===== Quoted text

The State that Justifies

Many thought that a clear lesson about the size and function of the state had been learned from twentieth-century history, particularly with the collapse of communism. Human well-being required a very limited state. The state itself had turned into man’s greatest enemy, so its purpose and centrality needed rethinking. Economic prosperity could be best achieved through the free operation of the market.

Most institutions of culture should be left in the hands of voluntary agencies. These organs of culture–museums, galleries, and theaters–should not be administered by state bureaucracies. Education and the press should not be state-run monopolies. Religion should be free and encouraged. The state’s jurisdiction should be limited to general purposes like the common defense, policing, and justice resolution.

State employees, moreover, should not be society’s most cared-for and pensioned members. Their numbers should not be so great as to become a major political factor in deciding elections. They should not be able to manipulate the organs of society for their own benefit. They are primarily servants, not receivers of public benefits.

Most of the things the state does can be done more efficiently and effectively by putting these activities in private hands. Private property and private initiative are in fact guarantors of both freedom and productivity.

==========
===== Record set

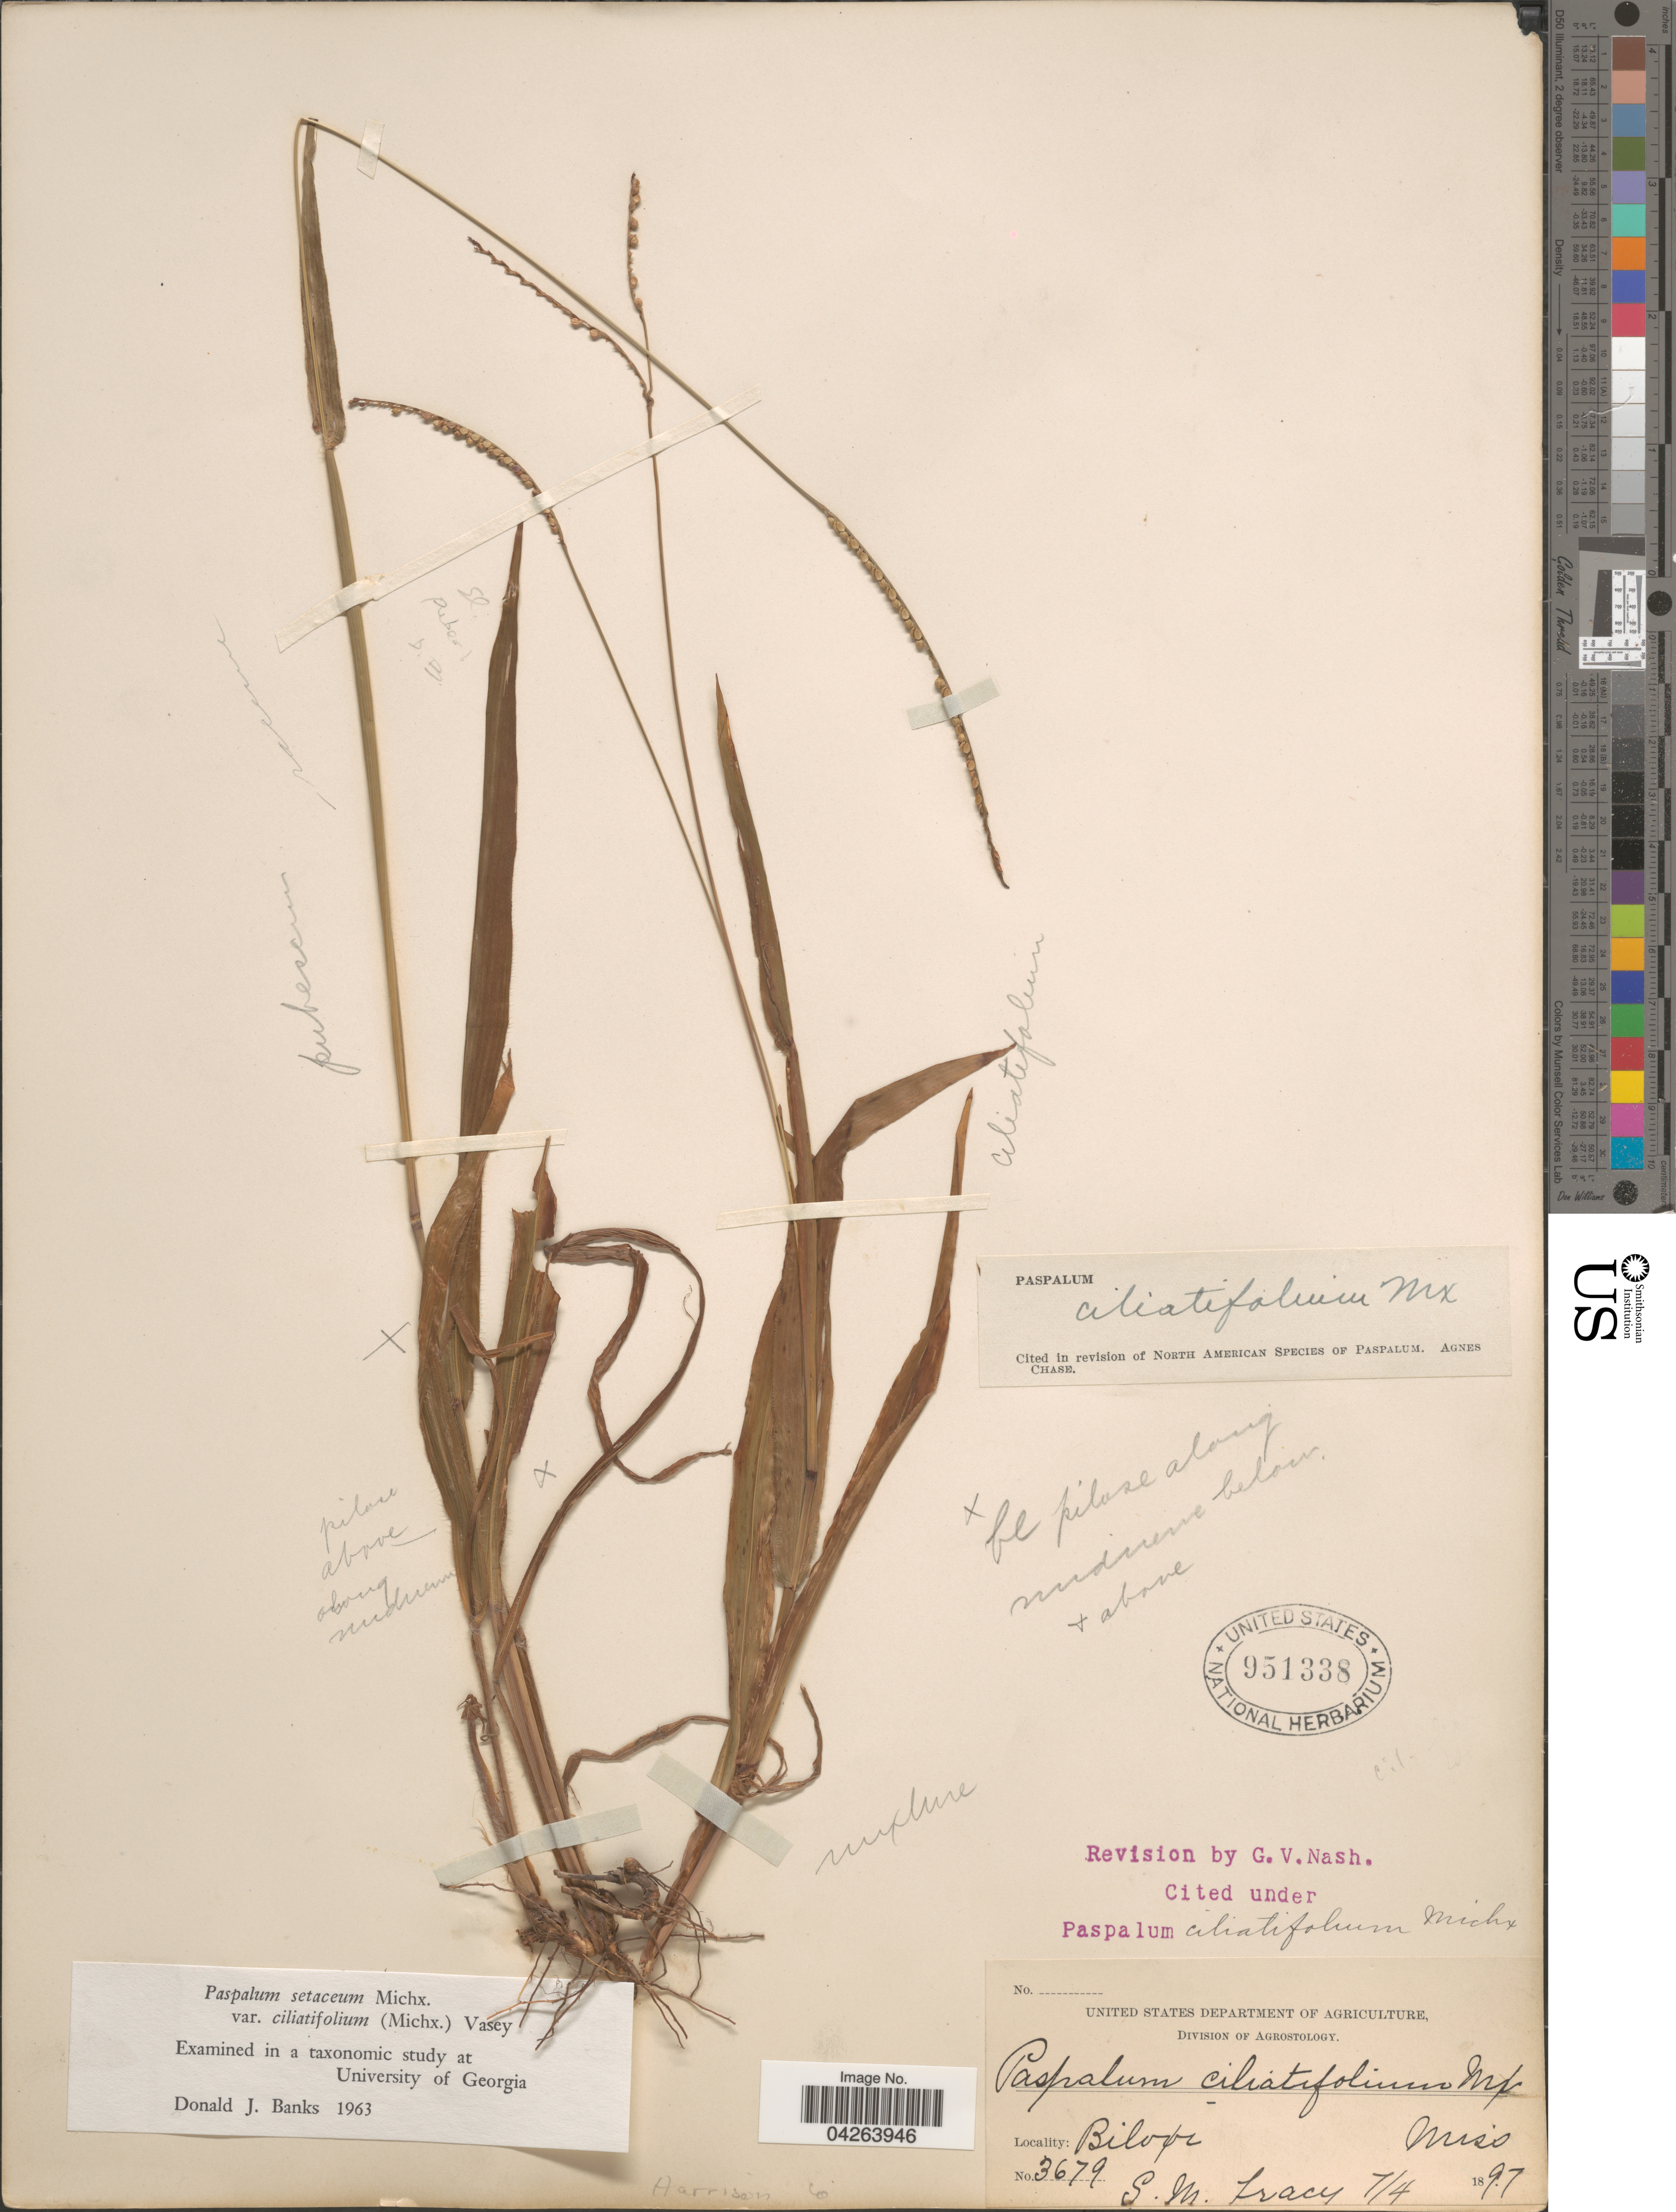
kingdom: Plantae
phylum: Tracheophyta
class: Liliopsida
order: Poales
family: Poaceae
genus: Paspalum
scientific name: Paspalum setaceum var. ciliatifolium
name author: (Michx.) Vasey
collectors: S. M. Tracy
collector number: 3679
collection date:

==========

To be done »
• a. Please list the organs of culture that the essay on the state names as examples.
• b. Reproduce the essay on the state word for word, from "The State that" to "and justice resolution.".
• c. According to the essay on the state, how could economic prosperity be best achieved?

Responses »
• a. museums, galleries, theaters

• b.
The State that Justifies

Many thought that a clear lesson about the size and function of the state had been learned from twentieth-century history, particularly with the collapse of communism. Human well-being required a very limited state. The state itself had turned into man’s greatest enemy, so its purpose and centrality needed rethinking. Economic prosperity could be best achieved through the free operation of the market.

Most institutions of culture should be left in the hands of voluntary agencies. These organs of culture–museums, galleries, and theaters–should not be administered by state bureaucracies. Education and the press should not be state-run monopolies. Religion should be free and encouraged. The state’s jurisdiction should be limited to general purposes like the common defense, policing, and justice resolution.

• c. Through the free operation of the market.